Explorations in Black Leadership

Co-Directed by Phyllis Leffler & Julian Bond

Career: United Negro College Fund

BOND: Now, then you go to work for the OEO for a brief period, and then, are a fellow at Harvard. And it strikes me -- and tell me if I'm right -- that this is a period in which you're about to make a big shift in life from what you described last night as the non-profit world to the for-profit world. So, very quickly about the Harvard experience -- this is prior to your announcing you're going to run for Congress and then withdrawing when the UNCF offer comes along. What are you thinking about your future while you've got this sort of respite at Harvard?

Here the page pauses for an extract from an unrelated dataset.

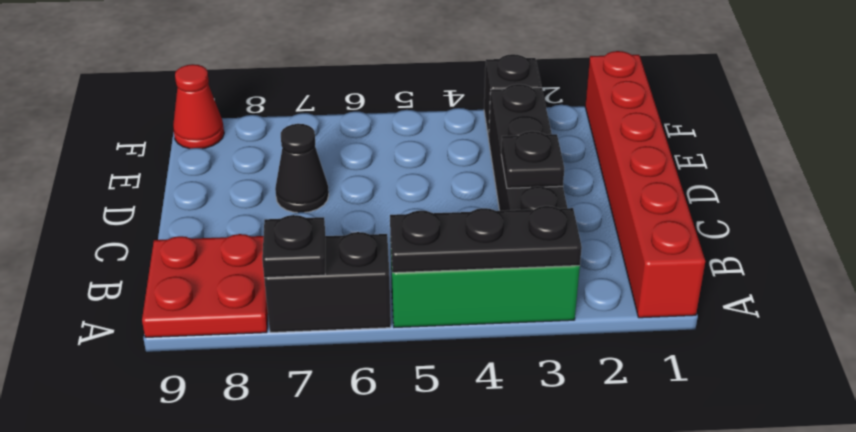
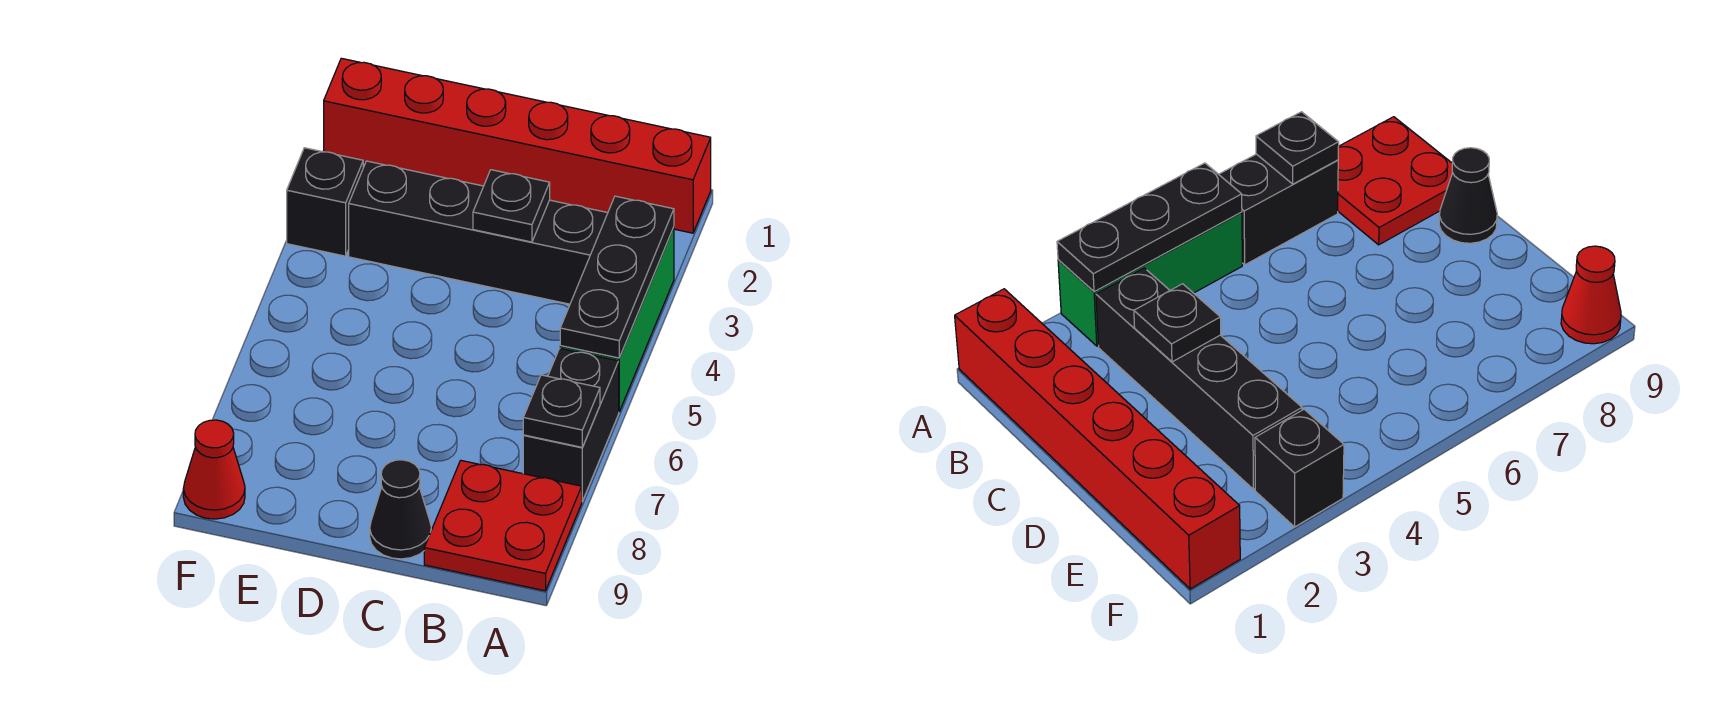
black 1x1 cone [275,124,329,213] -> black 1x1 cone moved to [370,460,431,559]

JORDAN: This was a time that you were in the legislature, that -- or maybe you'd been put out by then, but it was around that time when blacks were being elected to office. And anybody in a leadership position in the black community thought about it. I remember telling Charles Weltner, who was our Congressman in the 5th Congress District, that he could only have that seat for a short time that I wanted it, and so in 1969 I announced for it, because I thought at that time that that was something that I wanted to do. After I had announced that I was going to run, not in a formal announcement, but in a cocktail party when Jimmy Carter announced he was going to run for governor a second time.

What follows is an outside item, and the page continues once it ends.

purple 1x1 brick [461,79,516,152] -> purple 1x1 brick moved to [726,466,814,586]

And it was written about that I was seriously considering it. And then a week after that, I was offered the job as president, or executive director, of the United Negro College Fund. And it was at that point that I had to make a decision about my life, whether I wanted to stay in Atlanta, be a local politician, or whether I wanted to go and assert myself on this national platform. But my base would still be the South. It would be forty colleges and 40,000 black students in the South. And it was just clear to me that to go to New York to run the College Fund was what I should have done. And it was contrary to my notion that I would never leave the South because I love the South. And I never thought that I would leave Atlanta. But the opportunity to be head of the United Negro College Fund was so instantly appealing that I felt like I had no choice. I had a sick wife, I had a very young daughter. But I thought it was a challenge worth doing. Now, Whitney Young who was then the National Urban League, sent for me and said, "You come up here and talk to me." And he said, "Vernon, take this job. Come to New York." And he was -- he was not only encouraging me to do it, but he was enormously helpful to me once I got to New York.

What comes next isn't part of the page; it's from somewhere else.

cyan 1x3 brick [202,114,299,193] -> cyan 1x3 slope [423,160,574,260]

BOND: Now I misspoke a moment ago. This is not a transition from the non-profit to the for-profit world, this is a continuation in the non-profit world. But back to Whitney Young and this experience. You describe in your book his saying that when he came, black New Yorkers didn't reach out to him, the political power and structure. And you describe it as kind of a Harlem-centered, clubhouse group of people. And he's determined that that won't happen to you.

JORDAN: Yes.

BOND: And there are figures who reach out to you and there had been previous figures who'd reached out to you. Very quickly, about Louie Martin who got you engaged in White House conference -- talk about Louie Martin and your relationship.

JORDAN: I think Louie Martin, who comes from Savannah, Georgia, is one of the great unsung heroes of black America who was never on the front page but always in the backroom. And when he worked for Lyndon Johnson, he was never in the picture. He was always pushing the black elected officials, the people who worked in the government, toward Lyndon Johnson from the back of the room. He was very helpful to me at the Voter Education Project when we needed the endorsement of the Democratic National Committee and the Republican National Committee. He was -- he was a huge resource because he understood the backroom of politics and he knew how to make the call and to get things done and he shared that. And he was never interested in a by-line, he was never interested in credit. Louie chaired the search committee to find a successor for Whitney Young. And I suspect that I would not have been Whitney Young's successor had not Louie been the chairman of that committee.